First off, the numbers above are only possible if the original variant of COVID-19 remains the dominant strain. If a new variant takes over as the most transmissible, more vaccinated people will need to be reported before researchers can positively claim herd immunity. 

So far, Arizona has seen two mutated variants of the virus including the strain first identified in the UK and the one first identified in Brazil.

Also, the current percentage needed for herd immunity is only right under the assumption that children are "dead-enders". 

"Meaning they don't transmit much to adults or peers," said Dr. Gerald. "In that case, delaying their vaccination until it is FDA-approved will not fundamentally impact how many adults need to be vaccinated."
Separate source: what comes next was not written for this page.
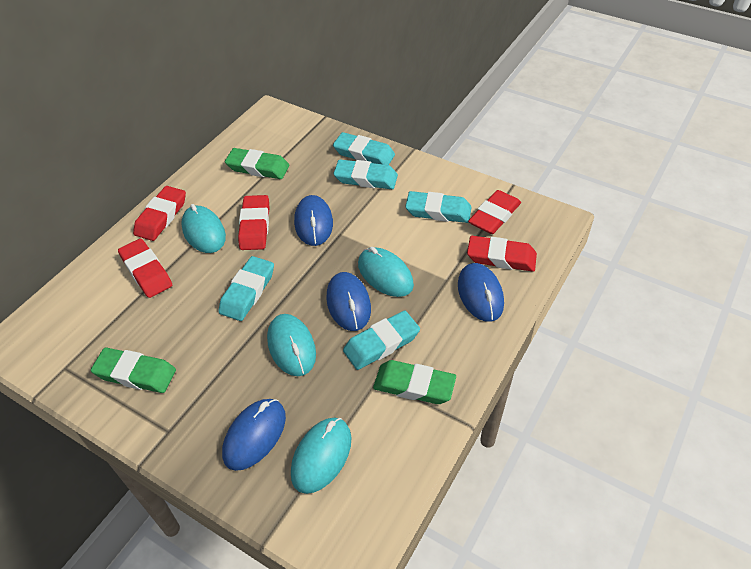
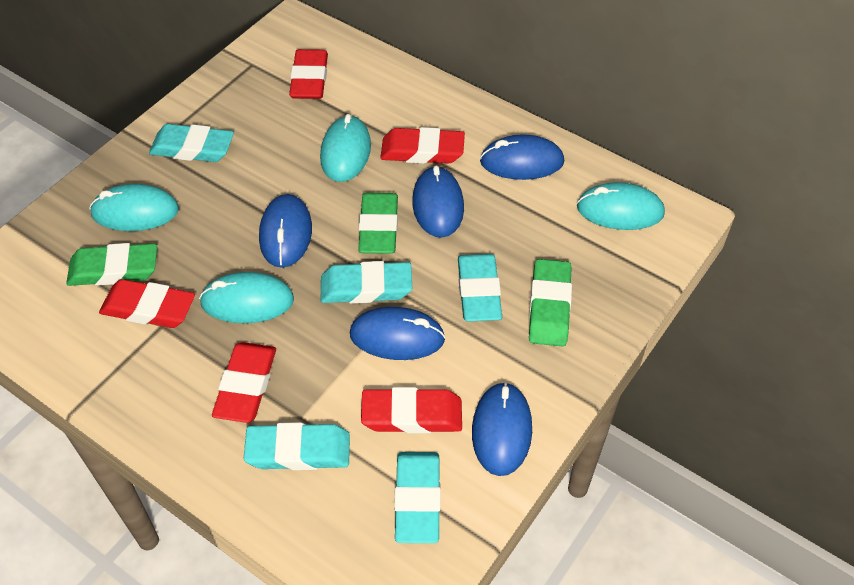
blue mouse: [222,399,286,471] [294,195,333,246] [326,272,371,331] [458,263,504,322] = 4 -> [259,194,312,268] [350,307,445,360] [412,166,464,238] [472,382,532,476] [480,134,564,180] = 5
Finally, this theory assumes that natural immunity can last long enough for more Arizonans to be fully vaccinated. 

Just because herd immunity is achieved does not mean you can't still catch the virus

According to Gerald, herd immunity only means that "the virus is no longer capable of self-sustained transmission in the wider community."

Smaller populations can still sustain outbreaks if they have not built the correct levels of natural and vaccine-based immunity.

"There will still be meaningful risk until COVID-19 is brought to heal everywhere," Gerald said. 

Until the country as a whole reaches a sustainable level of immunity, everyone should continue proper mitigation tactics.